Problems ->
1: Rewrite the interpleader case passage, starting with the words "This litigation arose" and stopping after "interest in them.", with "custodian" in place of "stakeholder".
2: Carry on the interpleader case passage from the point where it stops.

Passage to read ->
>> Begin

Francis H. Fox for The First National Bank of Boston.
Bernard Kaplan for John E. Eaton, administrator.
This litigation arose in the following circumstances. On August 5, 1966, Town Bank and Trust Company (Town) was named as an alleged trustee in an action brought by Sylvia Shockett (Shockett) by her then conservator, Louis Theran (Theran) against Charles A. Migdal (Migdal) and his wife, Myra. Town in its answer stated that it had funds of the Migdals in its possession in the amount of $3,757.45. Thereafter, Town brought this bill in equity interpleading Shockett by her conservator Theran, The First National Bank of Boston (First), The Boston Mutual Life Insurance Company (Boston), and The Prudential Insurance Company of America (Prudential). The bill seeks to compel the various defendants to litigate among themselves claims of each relating to moneys held by Town. The bill alleges that Town is merely a stakeholder of the funds and that it does not claim any interest in them.

>> End

Provided records ->
>> Begin

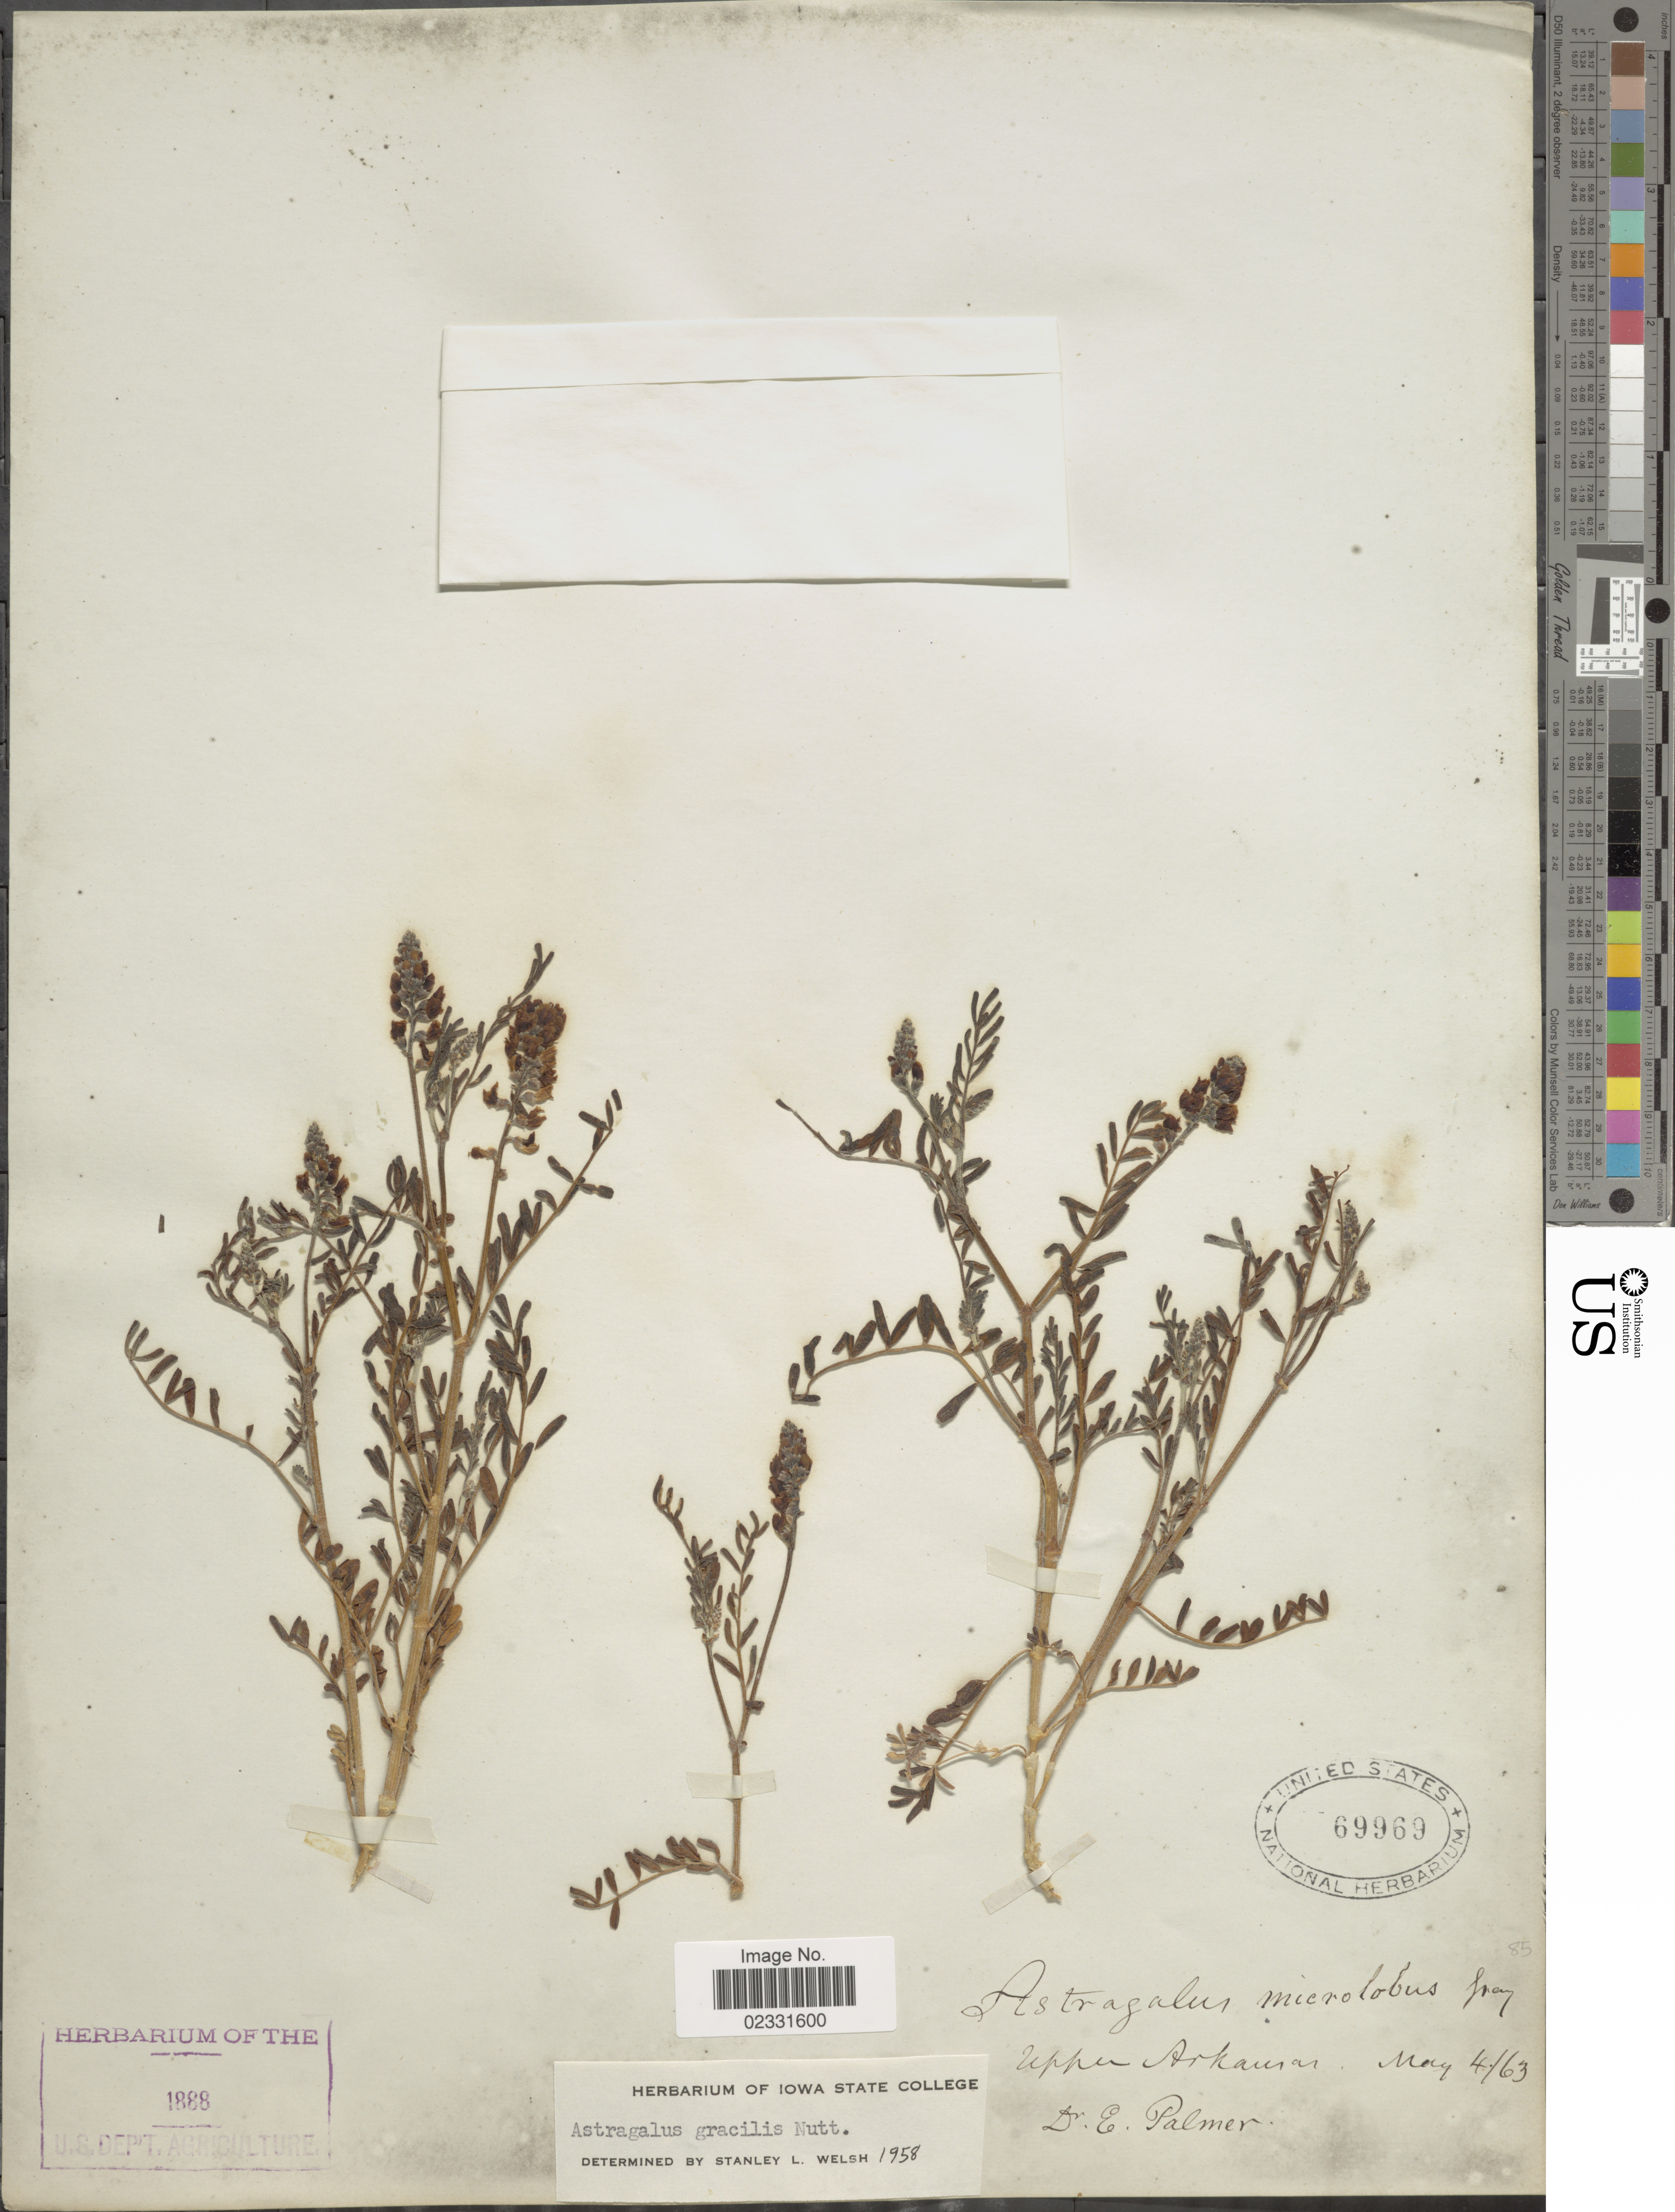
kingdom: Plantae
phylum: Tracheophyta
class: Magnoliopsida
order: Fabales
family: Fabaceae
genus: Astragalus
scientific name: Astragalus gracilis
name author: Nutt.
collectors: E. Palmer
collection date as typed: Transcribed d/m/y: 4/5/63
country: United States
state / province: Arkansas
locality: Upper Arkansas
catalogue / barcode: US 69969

>> End

Exercise answers ->
1:
This litigation arose in the following circumstances. On August 5, 1966, Town Bank and Trust Company (Town) was named as an alleged trustee in an action brought by Sylvia Shockett (Shockett) by her then conservator, Louis Theran (Theran) against Charles A. Migdal (Migdal) and his wife, Myra. Town in its answer stated that it had funds of the Migdals in its possession in the amount of $3,757.45. Thereafter, Town brought this bill in equity interpleading Shockett by her conservator Theran, The First National Bank of Boston (First), The Boston Mutual Life Insurance Company (Boston), and The Prudential Insurance Company of America (Prudential). The bill seeks to compel the various defendants to litigate among themselves claims of each relating to moneys held by Town. The bill alleges that Town is merely a custodian of the funds and that it does not claim any interest in them.

2:
A suggestion of the death of Shockett was filed on December 14, 1966, and a motion made by Theran, Shockett's executor, to defend the suit on behalf of her estate and to prosecute the counterclaim for the estate, was allowed. Subsequently a motion by John E. Eaton reciting the death of Theran and the appointment of Eaton as administrator with the will annexed of the goods not already administered of Shockett's estate, and asking that Eaton be substituted as a party for Theran, was allowed. For convenience we shall use the name Shockett in referring to her or her estate.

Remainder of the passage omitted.